I have a dress that I like to wear when I go to Hollaback! Boston events. I’ve worn this dress to facilitate several workshops and to an event or two. On the surface, this makes sense, because the dress is Hollaback! colors and fits with my personal style very well. But there is more to the story about why I wear this particular dress when I do work for Hollaback! Boston. You see, I was sexually assaulted at a club while wearing this dress.
I was standing at a bar, trying to order a drink, when I felt something against my leg. I moved over slightly and didn’t think much of it, as the club was very crowded. But then I felt it again. I turned around and there was a man standing behind me, trying to shove his crotch up under my dress. I could feel his erection against my leg. I screamed at him to go away and he did. I was shaken up but it was my friend’s birthday and I didn’t want the incident to ruin my night.
Later that night I was dancing with my friends when I felt someone come up behind me again. This time the man had his penis out and was attempting to penetrate me under my dress. I tried to tell my friends what was happening but they couldn’t really hear me over the music. I freaked out and ran off of the dance floor.
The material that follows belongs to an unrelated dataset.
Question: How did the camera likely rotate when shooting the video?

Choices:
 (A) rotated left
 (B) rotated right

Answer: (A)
One of my friends followed me outside and I told her what had happened. We went back in to find security so that I could identify him and hopefully have him kicked out of the club. But when I told security my story they told me that there was nothing they could do and that I was making too big of a deal out of it. “It’s not like he was able to get it in.” I was LIVID. I left the club in tears and sobbed the whole way home.
Today, I refuse to let the dress be tainted with memories of that night. I wear that dress as a way of taking back my body, my power, and my wardrobe. I wear that dress while I do work to help end street harassment and empower women as a “fuck you” to the man that assaulted me. I’ve never mentioned to the audience the story behind my dress and the reason why I’m wearing it as I stand before them, but I’m sharing it here. If you come to one of our events in the future and you see me wearing my pink floral dress, you’ll know– I’m refusing to be silent or to let the patriarchy keep me down.
And that’s the story behind my favorite floral dress and why I wear it when I do.